On June 5, 2015, CPR President & CEO Noah Hanft delivered the keynote address at “ODR 2015,” held at Pace University Law School — an event that brought together the world’s leading online dispute resolution (ODR) practitioners, policymakers, entrepreneurs, members of the judiciary and academics.
Over the past few years, use of online dispute resolution has grown and matured in ways that are astonishing, both in the range of uses and the speed with which it has been embraced. Mediation and arbitration are rapidly moving online. Consumers, businesses and lawyers increasingly expect to be able to resolve any issues that arise 24 hours a day and 7 days a week, right from their laptops and tablets. Transactions also now routinely cross the globe, and disputants are unwilling to sort out complex issues of jurisdiction every time a problem crops up.
Enter ODR, which is the application of information and communications technology to the practice of dispute resolution. Demand is growing steadily.

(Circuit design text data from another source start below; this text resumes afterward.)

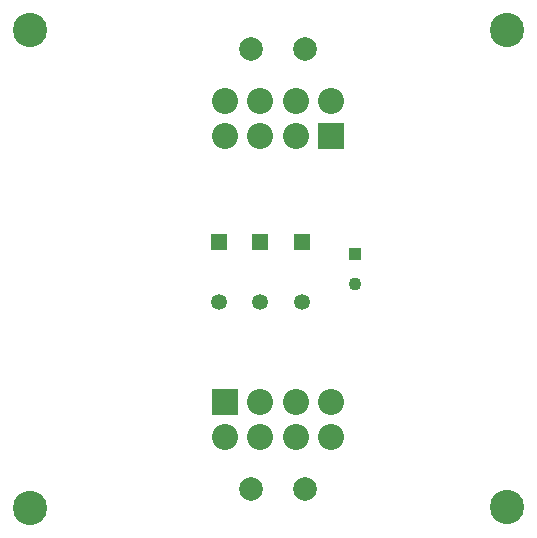
<source format=gbs>
G04*
G04 #@! TF.GenerationSoftware,Altium Limited,Altium Designer,19.1.7 (138)*
G04*
G04 Layer_Color=16711935*
%FSLAX25Y25*%
%MOIN*%
G70*
G01*
G75*
%ADD12C,0.05300*%
%ADD13R,0.05300X0.05300*%
%ADD14C,0.07887*%
%ADD15R,0.08674X0.08674*%
%ADD16C,0.08674*%
%ADD17C,0.04343*%
%ADD18R,0.04343X0.04343*%
%ADD19C,0.11430*%
D12*
X90551Y68583D02*
D03*
X76772D02*
D03*
X62992D02*
D03*
D13*
X90551Y88583D02*
D03*
X76772D02*
D03*
X62992D02*
D03*
D14*
X73622Y6299D02*
D03*
X91732D02*
D03*
Y153150D02*
D03*
X73622D02*
D03*
D15*
X64961Y35433D02*
D03*
X100394Y124016D02*
D03*
D16*
X76772Y35433D02*
D03*
X88583D02*
D03*
X100394D02*
D03*
X64961Y23622D02*
D03*
X76772D02*
D03*
X88583D02*
D03*
X100394D02*
D03*
X88583Y124016D02*
D03*
X76772D02*
D03*
X64961D02*
D03*
X100394Y135827D02*
D03*
X88583D02*
D03*
X76772D02*
D03*
X64961D02*
D03*
D17*
X108268Y74803D02*
D03*
D18*
Y84646D02*
D03*
D19*
X0Y0D02*
D03*
X159055Y394D02*
D03*
Y159449D02*
D03*
X0D02*
D03*
M02*

</source>
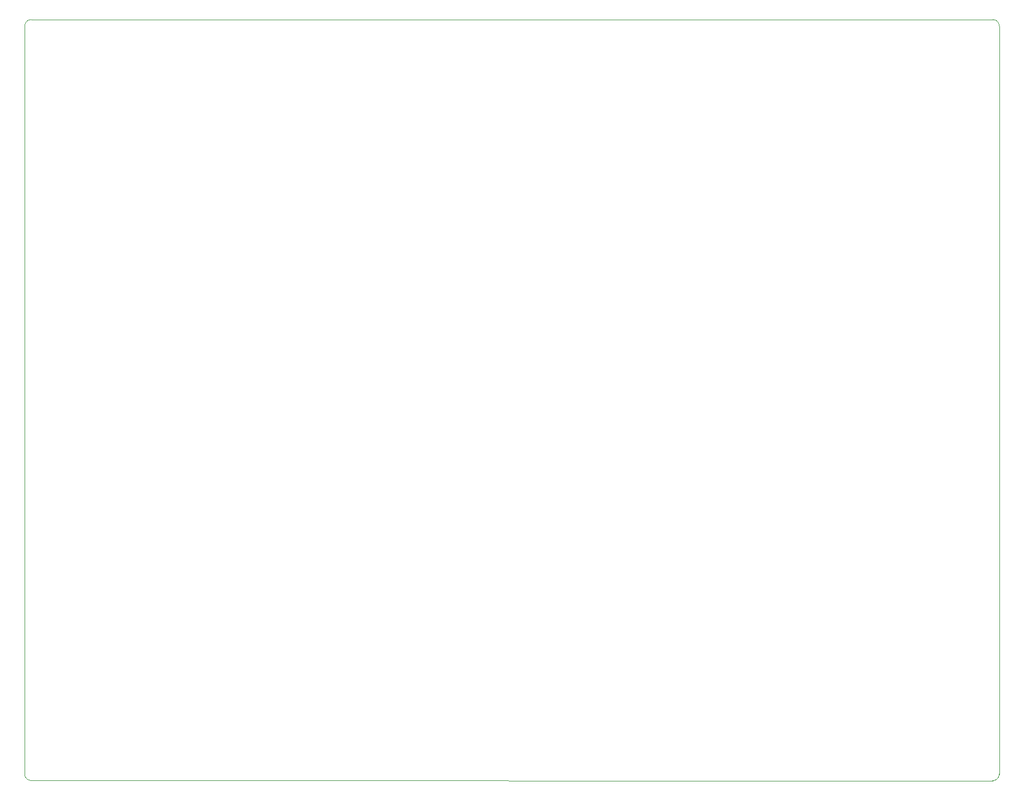
<source format=gm1>
%TF.GenerationSoftware,KiCad,Pcbnew,6.0.1-79c1e3a40b~116~ubuntu20.04.1*%
%TF.CreationDate,2022-02-02T21:52:56+02:00*%
%TF.ProjectId,OBQAS,4f425141-532e-46b6-9963-61645f706362,rev?*%
%TF.SameCoordinates,Original*%
%TF.FileFunction,Profile,NP*%
%FSLAX46Y46*%
G04 Gerber Fmt 4.6, Leading zero omitted, Abs format (unit mm)*
G04 Created by KiCad (PCBNEW 6.0.1-79c1e3a40b~116~ubuntu20.04.1) date 2022-02-02 21:52:56*
%MOMM*%
%LPD*%
G01*
G04 APERTURE LIST*
%TA.AperFunction,Profile*%
%ADD10C,0.100000*%
%TD*%
G04 APERTURE END LIST*
D10*
X69437106Y-43295000D02*
X69437106Y-159297893D01*
X219440000Y-42295000D02*
X70437106Y-42295000D01*
X220440000Y-159305000D02*
X220440000Y-43295000D01*
X70437106Y-160297893D02*
X219440000Y-160305000D01*
X70437106Y-42295000D02*
G75*
G03*
X69437106Y-43295000I1J-1000001D01*
G01*
X220440000Y-43295000D02*
G75*
G03*
X219440000Y-42295000I-1000001J-1D01*
G01*
X219440000Y-160305000D02*
G75*
G03*
X220440000Y-159305000I-1J1000001D01*
G01*
X69437109Y-159297893D02*
G75*
G03*
X70437106Y-160297893I999997J-3D01*
G01*
M02*

</source>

In his keynote address, Hanft discussed how groundbreaking ideas such as ODR become realities, often overcoming significant odds and challenges, the resistance to change perhaps foremost among them. Hanft recognized the critical need for companies to secure their networks and protect the information of their business partners, customers and clients, as well as for legal systems to protect substantive rights and due process — but he stressed that “If the law is to stay relevant to the challenges presented by global and online business, the system must adapt to the new realities of a networked world.”
Oddly enough, as Hanft noted, this may be an area in which government — not generally viewed as a leader in innovation — has surged ahead of the private market. For example, court cases in the US are filed online, documents are exchanged online, and depositions can be taken and testimony given by video.
One of ODR’s most compelling characteristics is its potential to extend the benefits of dispute resolution — matters handled more quickly and cost-effectively — to currently under-served populations. Among these are consumers that, with the simple click of a mouse, can become a party to a commercial transaction (and subsequent dispute) anywhere in the world. Hanft cited research by EBay and Pay Pal that shows that, as ODR expands access to effective dispute resolution, customer relationships and experiences are enhanced. “But if the filing fee, under a traditional ADR model, is more than the amount in dispute, this huge portion of the population is prevented from participating in this beneficial process,” Hanft explained. “Technology is rapidly leveling the playing field, offering a fair, effective and efficient dispute resolution process for all—consumers and companies, large and small, and for the full range of amounts in dispute.”
Hanft likened what he’s now seeing in ODR to his time in the Law Department at MasterCard, where he went on to become General Counsel, holding that post for 13 years. “For many years people predicted growth in debit cards. We take them for granted now, but adoption was slow and fraught with resistance. However, being able to access your bank account rather than a credit line made sense and all of a sudden it just happened! And now there are millions of debit cards. An industry that was viewed as adverse to technology is today awash in innovation with the ability to pay with a watch or a phone.”
In closing, Hanft predicted an exciting future for this rapidly developing dispute resolution platform. “Not tomorrow, but within the next five to ten years, much of arbitration will be online, and we won’t remember why we ever did it any other way. This will happen not purely because our global society is becoming more comfortable with technology, but because ODR will prove its usefulness and effectiveness again and again.”